Capter les huiles solaires et circonscrire les marées noires

De ce constat est né le projet de Coiffeurs Justes : créer, en garnissant de cheveux des collants ou bas de contention recyclés, des « boudins » destinés à nettoyer les océans. Ceux-ci peuvent par exemple être placés dans les ports ou les cales des bateaux de plaisance, mais aussi au large des plages pour capter les huiles solaires (particulièrement néfastes pour la vie marine) ou bien pour limiter la propagation du pétrole lors des marées noires. Le procédé a d’ailleurs été expérimenté par des pêcheurs bretons en 1978, après le naufrage de l’Amoco Cadiz, avant d’être repris par une association américaine lors de l’explosion de la plateforme pétrolière Deepwater Horizon dans le golfe du Mexique, en 2010.

« L’avantage de ces boudins de cheveux, c’est qu’ils sont utilisables une dizaine de fois. Car, à la différence des filtres synthétiques, ils sont lavables, ajoute Thierry Gras. Et, en bout de course, ils sont utilisables comme isolant dans la construction. » Pour compléter cette démarche d’économie circulaire, l’association collabore avec des Établissements et services d’aide par le travail (Esat) pour la transformation des cheveux et la fabrication des boudins dépolluants.

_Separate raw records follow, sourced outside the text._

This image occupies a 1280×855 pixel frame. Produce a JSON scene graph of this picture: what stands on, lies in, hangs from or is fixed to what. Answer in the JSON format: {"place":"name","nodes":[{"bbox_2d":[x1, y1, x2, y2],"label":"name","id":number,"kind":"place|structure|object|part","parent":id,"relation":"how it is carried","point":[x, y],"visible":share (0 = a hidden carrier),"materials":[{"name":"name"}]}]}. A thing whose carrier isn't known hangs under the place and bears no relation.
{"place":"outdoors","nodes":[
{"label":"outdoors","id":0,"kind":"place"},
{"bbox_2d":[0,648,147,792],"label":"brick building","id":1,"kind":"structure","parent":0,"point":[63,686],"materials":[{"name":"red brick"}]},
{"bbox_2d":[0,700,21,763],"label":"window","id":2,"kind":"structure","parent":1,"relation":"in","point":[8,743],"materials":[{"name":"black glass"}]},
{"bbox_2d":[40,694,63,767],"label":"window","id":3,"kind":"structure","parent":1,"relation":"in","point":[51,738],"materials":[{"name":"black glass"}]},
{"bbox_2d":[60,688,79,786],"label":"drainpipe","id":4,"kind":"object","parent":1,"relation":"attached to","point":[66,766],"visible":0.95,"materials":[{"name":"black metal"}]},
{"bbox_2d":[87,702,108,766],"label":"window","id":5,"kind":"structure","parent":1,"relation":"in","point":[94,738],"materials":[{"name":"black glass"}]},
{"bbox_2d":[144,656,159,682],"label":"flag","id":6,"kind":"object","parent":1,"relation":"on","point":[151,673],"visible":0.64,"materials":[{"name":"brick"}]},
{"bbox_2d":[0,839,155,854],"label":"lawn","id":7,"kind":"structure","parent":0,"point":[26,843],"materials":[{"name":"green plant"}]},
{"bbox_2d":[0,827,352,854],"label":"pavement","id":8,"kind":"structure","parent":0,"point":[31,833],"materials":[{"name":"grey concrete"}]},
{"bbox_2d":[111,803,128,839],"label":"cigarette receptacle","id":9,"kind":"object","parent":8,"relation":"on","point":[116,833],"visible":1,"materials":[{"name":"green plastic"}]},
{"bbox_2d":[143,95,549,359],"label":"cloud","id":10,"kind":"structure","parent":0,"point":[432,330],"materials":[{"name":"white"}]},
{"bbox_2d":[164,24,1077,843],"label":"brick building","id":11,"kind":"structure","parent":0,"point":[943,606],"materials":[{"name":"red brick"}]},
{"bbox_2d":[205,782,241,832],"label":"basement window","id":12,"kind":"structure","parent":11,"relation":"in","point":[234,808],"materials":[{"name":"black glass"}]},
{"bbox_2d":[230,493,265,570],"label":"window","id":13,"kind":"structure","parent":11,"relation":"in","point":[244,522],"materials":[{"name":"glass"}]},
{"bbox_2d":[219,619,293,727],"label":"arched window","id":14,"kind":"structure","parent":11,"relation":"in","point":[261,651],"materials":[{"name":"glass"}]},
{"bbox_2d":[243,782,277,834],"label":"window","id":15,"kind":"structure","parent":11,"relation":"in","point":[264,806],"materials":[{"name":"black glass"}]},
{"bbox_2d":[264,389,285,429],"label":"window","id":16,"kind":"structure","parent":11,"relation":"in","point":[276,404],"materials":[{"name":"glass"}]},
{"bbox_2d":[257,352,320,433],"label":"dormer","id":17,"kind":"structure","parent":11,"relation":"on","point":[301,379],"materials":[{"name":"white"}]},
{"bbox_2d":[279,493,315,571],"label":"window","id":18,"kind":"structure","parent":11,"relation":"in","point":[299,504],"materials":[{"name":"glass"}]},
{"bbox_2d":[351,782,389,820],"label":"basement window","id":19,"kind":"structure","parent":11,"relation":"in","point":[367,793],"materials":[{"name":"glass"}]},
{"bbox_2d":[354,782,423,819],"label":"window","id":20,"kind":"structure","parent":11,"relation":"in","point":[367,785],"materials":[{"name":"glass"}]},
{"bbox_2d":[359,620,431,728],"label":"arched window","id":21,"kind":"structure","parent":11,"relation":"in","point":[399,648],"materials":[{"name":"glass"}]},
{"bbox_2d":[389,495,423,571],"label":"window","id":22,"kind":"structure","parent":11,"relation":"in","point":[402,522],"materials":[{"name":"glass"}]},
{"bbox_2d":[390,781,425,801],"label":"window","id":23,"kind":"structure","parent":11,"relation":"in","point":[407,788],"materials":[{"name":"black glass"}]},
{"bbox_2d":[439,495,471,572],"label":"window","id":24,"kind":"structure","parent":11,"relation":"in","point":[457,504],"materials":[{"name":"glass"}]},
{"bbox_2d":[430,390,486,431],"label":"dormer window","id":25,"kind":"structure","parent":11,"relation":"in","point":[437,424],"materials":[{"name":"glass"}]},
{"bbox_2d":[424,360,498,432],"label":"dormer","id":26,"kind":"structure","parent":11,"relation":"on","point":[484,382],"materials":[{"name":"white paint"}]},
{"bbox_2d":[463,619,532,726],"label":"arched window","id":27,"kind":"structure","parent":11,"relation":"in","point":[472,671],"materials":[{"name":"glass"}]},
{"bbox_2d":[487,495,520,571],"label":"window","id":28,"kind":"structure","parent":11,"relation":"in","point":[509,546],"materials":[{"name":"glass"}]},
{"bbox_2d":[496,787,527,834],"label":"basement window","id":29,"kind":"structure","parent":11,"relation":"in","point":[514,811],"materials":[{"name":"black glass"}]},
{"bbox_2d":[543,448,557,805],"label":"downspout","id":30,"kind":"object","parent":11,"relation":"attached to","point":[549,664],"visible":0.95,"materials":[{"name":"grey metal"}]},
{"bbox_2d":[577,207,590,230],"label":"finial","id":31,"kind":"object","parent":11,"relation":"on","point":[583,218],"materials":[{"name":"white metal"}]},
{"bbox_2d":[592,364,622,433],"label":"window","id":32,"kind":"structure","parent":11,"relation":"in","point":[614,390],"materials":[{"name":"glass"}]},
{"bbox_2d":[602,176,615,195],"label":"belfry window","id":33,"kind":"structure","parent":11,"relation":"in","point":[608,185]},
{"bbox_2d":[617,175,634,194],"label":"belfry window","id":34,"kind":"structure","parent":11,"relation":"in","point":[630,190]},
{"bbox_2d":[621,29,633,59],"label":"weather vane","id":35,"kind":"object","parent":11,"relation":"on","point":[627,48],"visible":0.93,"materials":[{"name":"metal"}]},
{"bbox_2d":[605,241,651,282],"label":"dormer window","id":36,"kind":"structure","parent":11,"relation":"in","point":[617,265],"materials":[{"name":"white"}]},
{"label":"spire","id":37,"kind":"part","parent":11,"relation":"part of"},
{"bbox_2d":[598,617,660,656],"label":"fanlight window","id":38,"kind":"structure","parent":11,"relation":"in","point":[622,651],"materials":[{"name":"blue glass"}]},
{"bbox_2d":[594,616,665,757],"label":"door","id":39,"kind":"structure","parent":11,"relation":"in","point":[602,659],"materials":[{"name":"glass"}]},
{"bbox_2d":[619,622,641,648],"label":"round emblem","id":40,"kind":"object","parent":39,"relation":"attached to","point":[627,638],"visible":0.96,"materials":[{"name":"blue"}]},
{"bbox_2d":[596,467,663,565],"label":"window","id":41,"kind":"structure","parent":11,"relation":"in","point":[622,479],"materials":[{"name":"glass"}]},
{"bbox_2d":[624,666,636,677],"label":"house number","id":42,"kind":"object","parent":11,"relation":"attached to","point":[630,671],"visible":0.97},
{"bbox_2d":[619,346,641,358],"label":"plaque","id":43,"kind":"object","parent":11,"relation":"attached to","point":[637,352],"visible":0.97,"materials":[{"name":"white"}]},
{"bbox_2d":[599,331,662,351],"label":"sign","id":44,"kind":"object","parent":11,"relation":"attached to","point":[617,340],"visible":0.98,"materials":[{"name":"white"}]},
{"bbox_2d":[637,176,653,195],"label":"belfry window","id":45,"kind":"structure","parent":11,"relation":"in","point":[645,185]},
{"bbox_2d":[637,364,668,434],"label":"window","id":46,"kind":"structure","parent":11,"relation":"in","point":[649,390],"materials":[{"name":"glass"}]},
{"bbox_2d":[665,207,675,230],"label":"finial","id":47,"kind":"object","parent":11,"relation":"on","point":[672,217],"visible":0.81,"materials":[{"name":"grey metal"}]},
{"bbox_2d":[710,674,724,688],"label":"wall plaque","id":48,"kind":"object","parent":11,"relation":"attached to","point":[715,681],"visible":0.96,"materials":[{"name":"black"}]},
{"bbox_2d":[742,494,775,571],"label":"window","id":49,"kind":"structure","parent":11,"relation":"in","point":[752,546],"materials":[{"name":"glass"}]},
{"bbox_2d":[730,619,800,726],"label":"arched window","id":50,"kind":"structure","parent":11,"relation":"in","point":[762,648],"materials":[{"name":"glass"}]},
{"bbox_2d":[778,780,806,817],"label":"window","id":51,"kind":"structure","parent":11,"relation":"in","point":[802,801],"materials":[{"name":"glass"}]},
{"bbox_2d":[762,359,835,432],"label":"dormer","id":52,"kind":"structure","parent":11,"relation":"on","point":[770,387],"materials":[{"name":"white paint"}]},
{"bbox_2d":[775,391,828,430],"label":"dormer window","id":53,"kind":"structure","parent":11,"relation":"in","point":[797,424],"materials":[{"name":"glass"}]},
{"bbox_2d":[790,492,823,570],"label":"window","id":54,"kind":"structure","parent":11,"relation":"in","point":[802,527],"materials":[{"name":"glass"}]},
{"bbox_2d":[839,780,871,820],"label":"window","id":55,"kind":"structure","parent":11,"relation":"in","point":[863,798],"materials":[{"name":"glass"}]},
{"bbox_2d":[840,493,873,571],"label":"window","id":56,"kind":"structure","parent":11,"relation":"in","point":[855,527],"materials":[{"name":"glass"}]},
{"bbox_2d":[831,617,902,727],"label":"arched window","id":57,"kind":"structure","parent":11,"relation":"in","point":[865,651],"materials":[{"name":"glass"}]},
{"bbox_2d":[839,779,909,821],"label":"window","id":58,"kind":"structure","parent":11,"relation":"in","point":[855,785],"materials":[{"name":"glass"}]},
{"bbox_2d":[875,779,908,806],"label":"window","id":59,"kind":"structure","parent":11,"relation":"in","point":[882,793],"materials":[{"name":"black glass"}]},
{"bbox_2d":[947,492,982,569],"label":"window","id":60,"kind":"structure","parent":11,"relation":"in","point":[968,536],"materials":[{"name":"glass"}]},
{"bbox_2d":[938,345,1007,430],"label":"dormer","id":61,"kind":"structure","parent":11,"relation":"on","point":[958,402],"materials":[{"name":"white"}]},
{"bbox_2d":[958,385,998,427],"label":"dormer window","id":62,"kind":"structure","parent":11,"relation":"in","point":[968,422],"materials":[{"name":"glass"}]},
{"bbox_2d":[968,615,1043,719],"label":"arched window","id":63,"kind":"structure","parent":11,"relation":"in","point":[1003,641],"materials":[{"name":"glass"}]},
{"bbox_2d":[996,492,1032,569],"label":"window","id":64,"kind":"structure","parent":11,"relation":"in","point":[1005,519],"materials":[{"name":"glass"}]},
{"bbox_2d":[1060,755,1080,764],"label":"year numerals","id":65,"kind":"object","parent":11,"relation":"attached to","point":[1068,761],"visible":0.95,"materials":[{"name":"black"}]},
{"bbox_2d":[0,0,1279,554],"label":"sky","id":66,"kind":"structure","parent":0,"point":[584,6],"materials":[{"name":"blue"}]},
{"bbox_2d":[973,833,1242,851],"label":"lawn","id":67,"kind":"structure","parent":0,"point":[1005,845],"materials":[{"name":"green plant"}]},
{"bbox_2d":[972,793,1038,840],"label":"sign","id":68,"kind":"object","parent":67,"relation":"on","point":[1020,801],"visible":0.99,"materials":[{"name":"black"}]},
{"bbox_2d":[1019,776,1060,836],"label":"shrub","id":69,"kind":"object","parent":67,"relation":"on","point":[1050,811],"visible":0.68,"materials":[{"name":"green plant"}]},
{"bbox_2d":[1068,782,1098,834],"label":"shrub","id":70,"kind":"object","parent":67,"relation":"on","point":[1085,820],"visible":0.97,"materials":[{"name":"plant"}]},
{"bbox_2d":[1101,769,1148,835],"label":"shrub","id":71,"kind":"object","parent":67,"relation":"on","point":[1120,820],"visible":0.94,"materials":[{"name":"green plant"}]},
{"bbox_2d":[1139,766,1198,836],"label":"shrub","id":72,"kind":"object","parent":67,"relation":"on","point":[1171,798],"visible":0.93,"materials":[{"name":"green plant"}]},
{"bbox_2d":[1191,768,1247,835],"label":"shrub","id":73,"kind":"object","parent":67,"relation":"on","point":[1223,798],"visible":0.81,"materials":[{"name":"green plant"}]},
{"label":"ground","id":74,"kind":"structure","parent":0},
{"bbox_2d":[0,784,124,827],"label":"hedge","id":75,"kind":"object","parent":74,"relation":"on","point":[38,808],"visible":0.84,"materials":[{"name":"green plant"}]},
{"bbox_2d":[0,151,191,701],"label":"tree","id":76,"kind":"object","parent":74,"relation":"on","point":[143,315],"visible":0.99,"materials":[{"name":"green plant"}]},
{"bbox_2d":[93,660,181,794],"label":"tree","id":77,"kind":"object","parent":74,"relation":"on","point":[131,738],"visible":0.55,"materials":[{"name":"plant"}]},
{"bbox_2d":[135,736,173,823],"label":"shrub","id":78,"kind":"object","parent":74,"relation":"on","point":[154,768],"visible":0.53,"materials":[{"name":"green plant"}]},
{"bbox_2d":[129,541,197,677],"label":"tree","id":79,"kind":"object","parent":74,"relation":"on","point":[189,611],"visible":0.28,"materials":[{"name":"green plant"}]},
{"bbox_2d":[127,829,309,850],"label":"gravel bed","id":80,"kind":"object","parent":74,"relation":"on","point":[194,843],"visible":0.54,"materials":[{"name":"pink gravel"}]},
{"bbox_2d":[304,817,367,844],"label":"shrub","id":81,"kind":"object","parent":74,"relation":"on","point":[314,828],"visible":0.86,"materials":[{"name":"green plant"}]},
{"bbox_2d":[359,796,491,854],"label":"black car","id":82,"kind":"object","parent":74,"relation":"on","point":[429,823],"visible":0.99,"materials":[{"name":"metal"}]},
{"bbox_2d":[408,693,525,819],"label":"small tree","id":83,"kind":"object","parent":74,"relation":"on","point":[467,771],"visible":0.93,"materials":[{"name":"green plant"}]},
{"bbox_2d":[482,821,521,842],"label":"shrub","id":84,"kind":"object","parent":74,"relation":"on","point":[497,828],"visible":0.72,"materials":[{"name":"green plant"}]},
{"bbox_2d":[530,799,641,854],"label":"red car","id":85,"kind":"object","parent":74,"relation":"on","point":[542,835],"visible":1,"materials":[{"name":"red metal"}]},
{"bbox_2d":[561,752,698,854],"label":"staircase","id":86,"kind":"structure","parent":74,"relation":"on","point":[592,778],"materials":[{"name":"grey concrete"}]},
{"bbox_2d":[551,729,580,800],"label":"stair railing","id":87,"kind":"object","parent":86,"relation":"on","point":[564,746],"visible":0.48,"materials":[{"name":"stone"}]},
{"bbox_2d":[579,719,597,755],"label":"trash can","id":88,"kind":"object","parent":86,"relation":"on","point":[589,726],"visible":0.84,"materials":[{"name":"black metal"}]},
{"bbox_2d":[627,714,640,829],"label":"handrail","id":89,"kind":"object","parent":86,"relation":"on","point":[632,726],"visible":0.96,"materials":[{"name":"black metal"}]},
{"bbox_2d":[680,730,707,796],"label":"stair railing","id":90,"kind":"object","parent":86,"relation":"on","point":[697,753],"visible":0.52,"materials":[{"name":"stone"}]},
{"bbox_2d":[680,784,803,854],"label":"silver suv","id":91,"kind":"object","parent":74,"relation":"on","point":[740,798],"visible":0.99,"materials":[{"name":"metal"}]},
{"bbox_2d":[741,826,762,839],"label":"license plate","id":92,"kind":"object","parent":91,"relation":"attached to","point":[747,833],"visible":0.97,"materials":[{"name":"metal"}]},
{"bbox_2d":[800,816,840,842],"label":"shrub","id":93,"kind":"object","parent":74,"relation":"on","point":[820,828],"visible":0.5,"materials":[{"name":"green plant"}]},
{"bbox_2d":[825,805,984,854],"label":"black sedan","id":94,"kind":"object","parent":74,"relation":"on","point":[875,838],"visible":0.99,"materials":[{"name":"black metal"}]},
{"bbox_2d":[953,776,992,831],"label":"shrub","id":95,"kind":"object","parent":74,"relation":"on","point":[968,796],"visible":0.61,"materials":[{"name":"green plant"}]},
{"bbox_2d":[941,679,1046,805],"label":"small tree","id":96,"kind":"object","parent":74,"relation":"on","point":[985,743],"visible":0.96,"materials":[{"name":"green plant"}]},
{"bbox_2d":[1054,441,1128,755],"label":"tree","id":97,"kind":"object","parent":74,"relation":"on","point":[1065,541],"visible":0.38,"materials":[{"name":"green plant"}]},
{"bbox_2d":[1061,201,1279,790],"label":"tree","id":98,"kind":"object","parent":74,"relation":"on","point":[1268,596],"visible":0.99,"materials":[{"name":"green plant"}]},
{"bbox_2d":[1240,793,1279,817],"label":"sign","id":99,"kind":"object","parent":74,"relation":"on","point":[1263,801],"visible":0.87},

Des particuliers mobilisés

Si l’association est sollicitée par un nombre grandissant de professionnels, que ce soit en France ou ailleurs en Europe, les particuliers aussi se mobilisent. Certains envoient eux-mêmes des mèches de cheveux*, d’autres incitent leur coiffeur préféré à s’engager dans le mouvement. « Tout le monde devient ambassadeur "Coiffeurs Justes" », se réjouit Thierry Gras.

Ce coiffeur inventif ne compte d’ailleurs pas s’arrêter là : il a ainsi imaginé que les cheveux puissent être convertis en tapis destinés à éponger les hydrocarbures qui souillent, notamment, les sols des garages automobiles ou des stations-service. Autant dire que vos cheveux ont encore de beaux jours devant eux…

* Pour des questions pratiques, l’association recommande toutefois aux particuliers de passer par leur coiffeur plutôt que de faire des envois individuels.